Das Bundesverwaltungsgericht in Leipzig hat die Polizei im Umgang mit von Beginn an gewalttätigen Versammlungen gestärkt. Eine derartige Versammlung muss nicht erst aufgelöst werden, bevor die Polizei mit „polizeilichen Maßnahmen“ gegen die Teilnehmer vorgehen kann, wie das Gericht am Mittwoch im Zusammenhang mit Aktionen der linksautonomen Szene gegen den AfD-Bundesparteitag 2016 in Stuttgart entschied. (Az. 6 C 1.2)
Im Vorfeld des Parteitags, der am 30. April und 1. Mai 2016 auf dem Stuttgarter Messegelände stattfand, hatte die Polizei Kenntnis davon erlangt, dass 850 bis 1000 als gewaltbereit eingeschätzte Linksautonome Zufahrtswege blockieren wollten und schwere Ausschreitungen planten.
Am Morgen des 30. April 2016 besetzten denn auch mehreren hundert teilweise vermummte Personen einen Kreisverkehr in der Nähe der Stuttgarter Messe. Sie hatten Transparente und riefen Parolen gegen die AfD, errichteten aber auch Barrikaden und zündeten Pyrotechnik.
Auf dem Weg zum Messegelände wurden die Teilnehmer von Polizeikräften eingekesselt, Einzelne hinter dem Rücken gefesselt und in Bussen zu der in einer Messehalle eingerichteten Gefangenensammelstelle verbracht. Auch der Kläger wurde dort erkennungsdienstlich behandelt, nach Abnahme der Fesseln in einem Gefangenenbus eingeschlossen und am Abend zu dem 16 Kilometer entfernten Bahnhof in Esslingen verbracht.
Die hiergegen gerichtete Klage hatte vor dem Bundesverwaltungsgericht nur teilweise Erfolg.
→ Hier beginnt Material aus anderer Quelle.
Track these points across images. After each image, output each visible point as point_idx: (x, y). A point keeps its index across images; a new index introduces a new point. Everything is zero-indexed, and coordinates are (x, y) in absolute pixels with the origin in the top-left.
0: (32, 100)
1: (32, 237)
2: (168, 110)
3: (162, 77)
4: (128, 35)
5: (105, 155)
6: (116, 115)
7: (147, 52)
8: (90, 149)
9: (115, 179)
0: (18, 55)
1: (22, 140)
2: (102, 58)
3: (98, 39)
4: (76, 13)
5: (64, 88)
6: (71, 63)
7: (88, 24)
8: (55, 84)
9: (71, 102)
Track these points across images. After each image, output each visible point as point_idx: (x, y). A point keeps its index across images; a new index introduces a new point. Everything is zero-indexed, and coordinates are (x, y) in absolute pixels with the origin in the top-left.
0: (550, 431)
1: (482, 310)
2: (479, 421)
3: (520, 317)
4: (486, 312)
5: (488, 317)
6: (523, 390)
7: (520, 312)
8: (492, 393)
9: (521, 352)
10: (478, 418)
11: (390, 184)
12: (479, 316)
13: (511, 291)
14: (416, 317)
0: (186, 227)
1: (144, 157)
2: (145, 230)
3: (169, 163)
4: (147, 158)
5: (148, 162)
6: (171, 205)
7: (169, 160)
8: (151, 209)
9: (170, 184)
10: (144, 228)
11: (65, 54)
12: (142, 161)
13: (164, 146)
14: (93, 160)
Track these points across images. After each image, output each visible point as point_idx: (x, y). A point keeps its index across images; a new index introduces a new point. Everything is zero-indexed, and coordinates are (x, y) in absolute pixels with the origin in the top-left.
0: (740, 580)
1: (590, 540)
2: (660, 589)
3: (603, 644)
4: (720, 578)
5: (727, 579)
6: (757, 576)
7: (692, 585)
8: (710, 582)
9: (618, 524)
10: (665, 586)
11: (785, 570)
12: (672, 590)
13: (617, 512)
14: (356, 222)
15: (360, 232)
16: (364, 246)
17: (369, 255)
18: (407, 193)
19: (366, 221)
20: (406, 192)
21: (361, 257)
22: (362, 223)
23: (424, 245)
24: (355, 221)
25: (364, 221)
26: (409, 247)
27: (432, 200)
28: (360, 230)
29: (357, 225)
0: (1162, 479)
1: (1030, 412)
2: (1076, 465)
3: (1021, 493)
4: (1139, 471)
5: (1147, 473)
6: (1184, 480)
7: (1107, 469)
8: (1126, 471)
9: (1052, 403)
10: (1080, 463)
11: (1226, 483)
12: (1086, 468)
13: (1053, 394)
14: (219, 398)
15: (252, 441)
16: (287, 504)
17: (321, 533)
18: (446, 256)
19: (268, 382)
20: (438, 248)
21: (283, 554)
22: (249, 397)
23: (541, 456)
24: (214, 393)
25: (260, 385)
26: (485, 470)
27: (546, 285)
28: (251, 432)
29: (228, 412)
Insbesondere entschieden die Leipziger Richter, dass die Polizei vor ihrem Einschreiten die Versammlung nicht auflösen musste. Eine entsprechende polizeiliche Ansage soll den Veranstaltern und den Teilnehmenden eigentlich die Möglichkeit geben, die Versammlung von sich aus zu beenden oder sich zu entfernen.
Das gelte aber nur für eine Versammlung, die durch das Versammlungsrecht geschützt sein, betonte das Gericht. Auch bei der fraglichen Aktion habe es zwar Meinungsäußerungen gegeben. Vorrangiger Zweck sei es aber gewesen, „die Durchführung des AfD-Bundesparteitags mit unfriedlichen Mitteln zu verhindern oder zumindest erheblich zu stören“. Eine solche Blockade-Aktion stehe nicht unter dem Schutz der Versammlungsfreiheit, betonte das Bundesverwaltungsgericht.
Rechtswidrig sei es allerdings gewesen, dass der Kläger nach seiner Festnahme kein Trinkwasser erhalten und auch keine Möglichkeit bekommen habe, auf die Toilette zu gehen. Inwieweit die Fesselung des Klägers und seine Festnahme bis zum Abend gerechtfertigt waren, soll der Verwaltungsgerichtshof Baden-Württemberg in Mannheim nochmals prüfen.